In my own small way, I have been trying to right this imbalance. I buy, for $2.99 each — a pittance — those splits of Spanish cava (from Segura Viudas) that add a bit of effervescence to an everyday dinner for two. I also serve sparkling wine at every conceivable gathering, regardless of the time of day, though the sad truth is that the enfeeblement of the dollar has made authentic French champagnes uncomfortably expensive.
Fortunately, there are alternatives, from American sparkling wines of various characters to European bottlings, such as cava, that are made in the méthode champenoise (with the second fermentation occurring in the bottle) but whose labeling cannot mention that fact, per the rules of the European Union.
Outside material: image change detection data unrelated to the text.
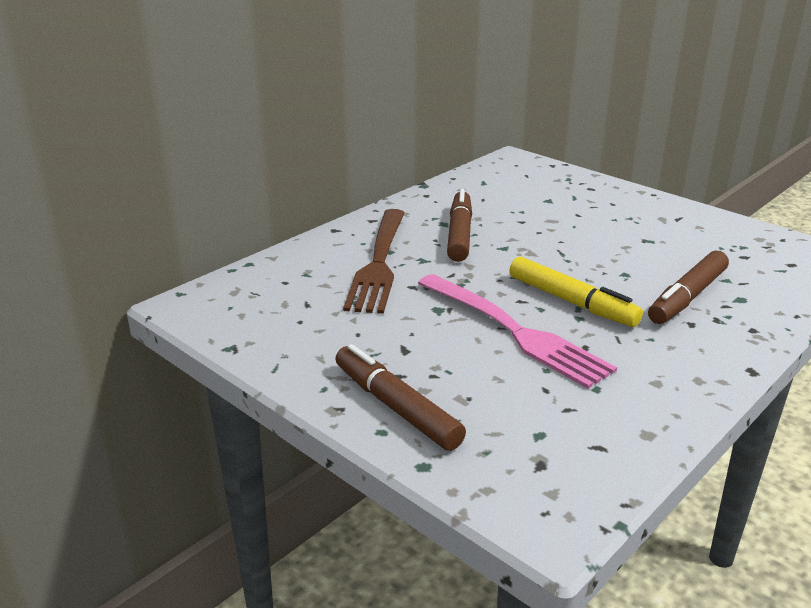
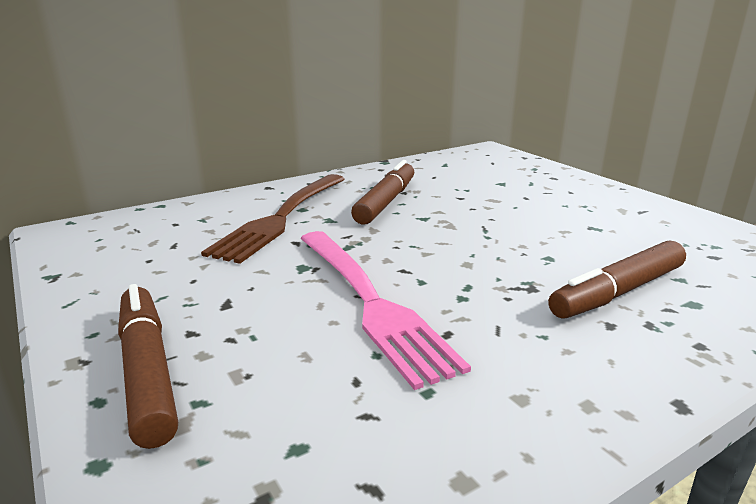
camera: 15 degrees right, 5 degrees down
yellow marker [509,256,643,327] -> none

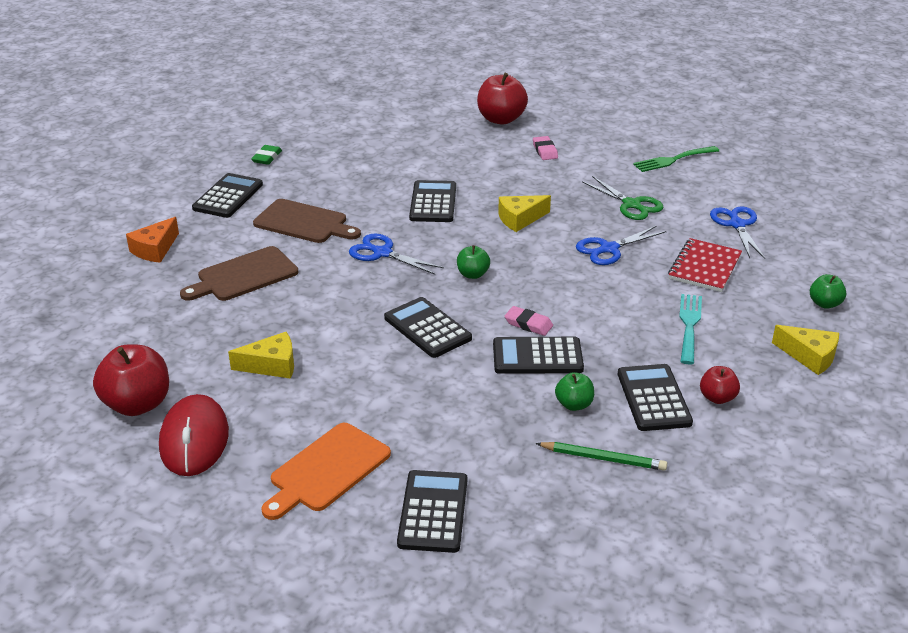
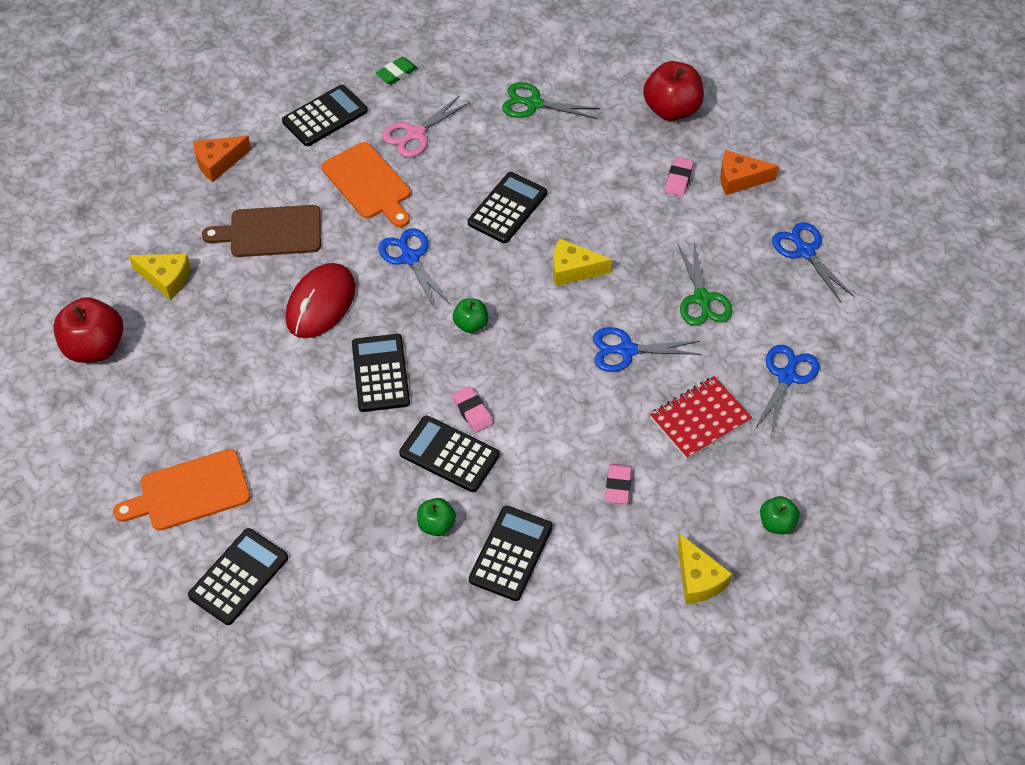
camera: 30 degrees right, 20 degrees up
red mouse [159,394,229,476] -> red mouse moved to [286,263,355,338]
yellow cheese [228,332,294,379] -> yellow cheese moved to [128,254,191,300]
brown cutting board [253,199,361,243] -> orange cutting board [321,142,411,227]
green pencil [535,442,667,471] -> none
green fork [633,146,719,172] -> blue scissors [772,222,855,302]
turquoise fork [679,294,702,365] -> pink eraser [605,464,632,504]
red apple [700,366,740,404] -> none
none -> pink scissors [382,95,470,157]
none -> green scissors [502,82,600,119]
none -> orange cheese [720,150,779,195]

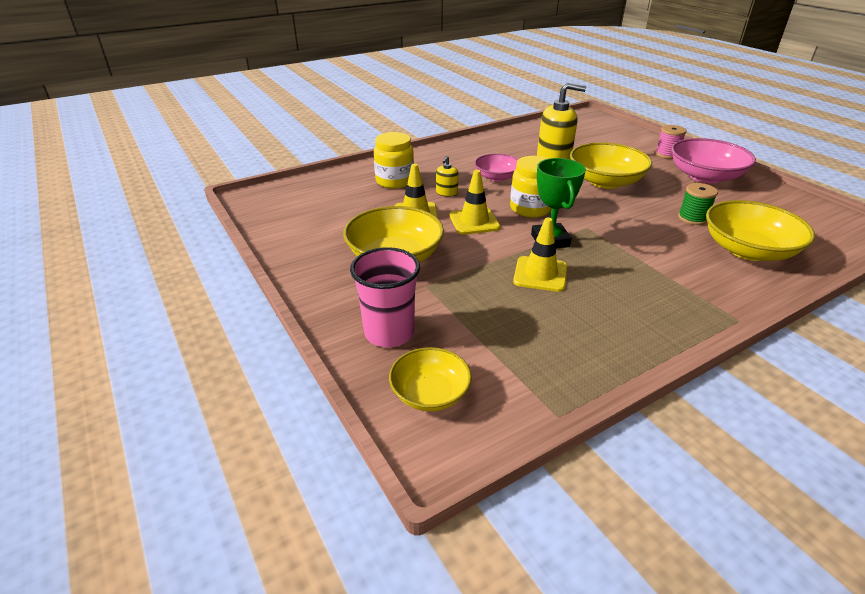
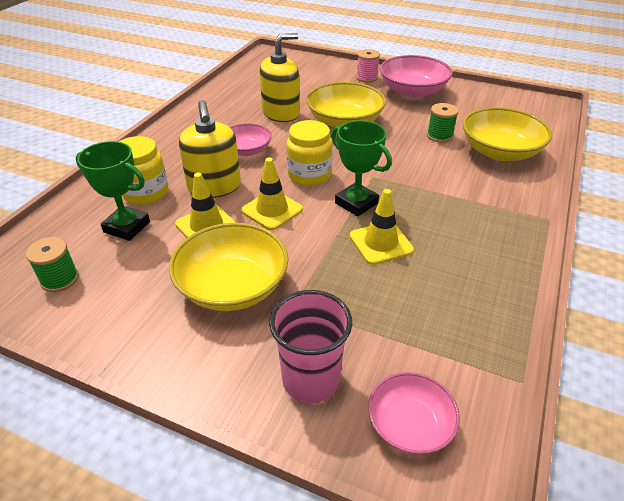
camera: 35 degrees left, 5 degrees up
yellow bowl [389,347,472,411] -> pink bowl [368,372,460,455]
yellow soap dispenser [436,156,459,197] -> yellow soap dispenser [179,100,241,198], size x2.11
none -> green spool [26,237,79,292]
none -> green trophy [76,141,150,241]

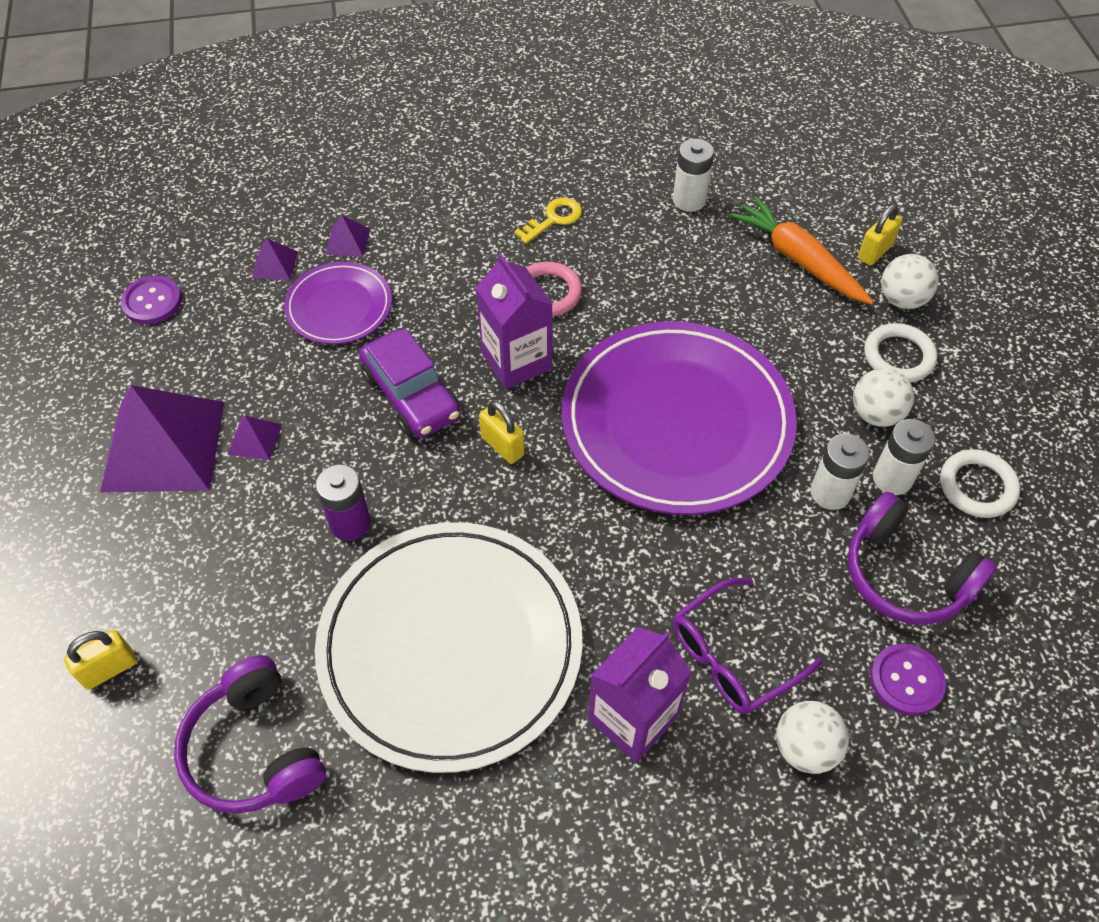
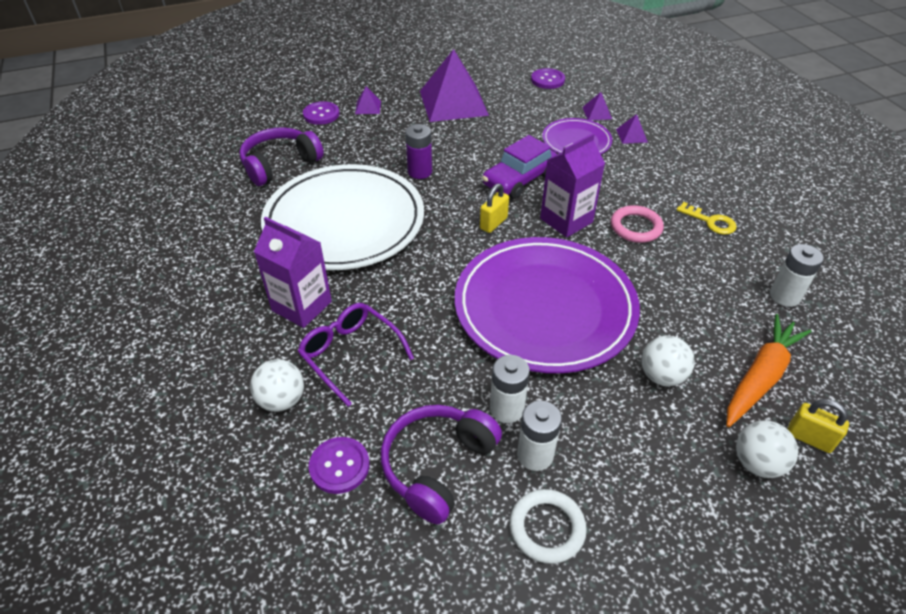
camera: 80 degrees right, 10 degrees down
yellow padlock [64,630,137,690] -> purple button [303,101,340,125]
purple pyramid [227,416,282,460] -> purple pyramid moved to [355,87,381,114]
white ball [853,368,914,427] -> white ball moved to [641,335,695,386]
white ring [864,323,937,382] -> none

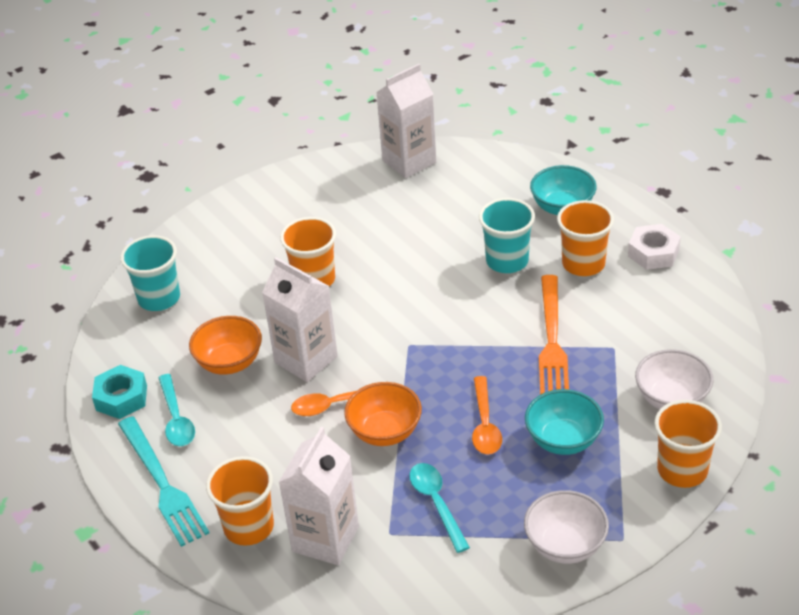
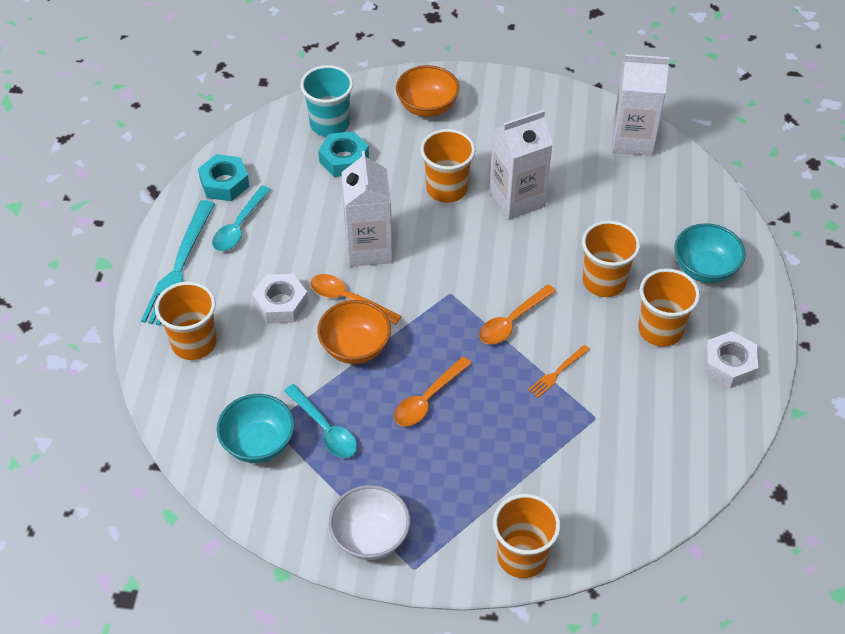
camera: 40 degrees right, 10 degrees up
orange bowl [189,316,262,375] -> orange bowl moved to [396,65,459,117]
white carton [279,427,359,565] -> white carton moved to [490,110,553,220]
turquoise spoon [409,463,470,553] -> turquoise spoon turned 120 degrees clockwise [284,384,357,458]
turquoise cup [479,198,535,273] -> orange cup [582,220,640,297]
turquoise bowl [525,389,604,455] -> turquoise bowl moved to [217,394,295,463]
orange fork [539,275,569,395] -> orange fork [528,345,590,398], size x0.47
white bowl [635,349,713,409] -> none
none -> white nut [252,274,308,324]
none -> turquoise nut [318,131,369,177]
none -> orange spoon [479,284,556,345]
There are even French sparkling wines, made in the traditional way and quite competitive in quality and appeal with champagne, that fall under this bureaucratic ban. These are called crémant wines and, costing a half to a third of what their pedigreed cousins do, are among the wine world's great bargains.
Some of the better-known of these little-known wines come from the Loire Valley — St. Hilaire is a fairly big name in this country — but one of the most convincing comes from Burgundy, a northerly viticultural region not far from Champagne itself. The wine is Louis Bouillot's crémant de Bourgogne Grande Reserve Brut, costs in the $15 to $17 range, and in its bright, lemony crispness is comparable to a good blanc de blancs from Champagne. Very similar in sunshiny character is the Aimery Sieur d'Arques "1531" crémant de Limoux, produced near Carcassonne in the south of France, from chardonnay, chenin blanc, and Mauzac grapes. Did I say "sunshiny"? Mais oui!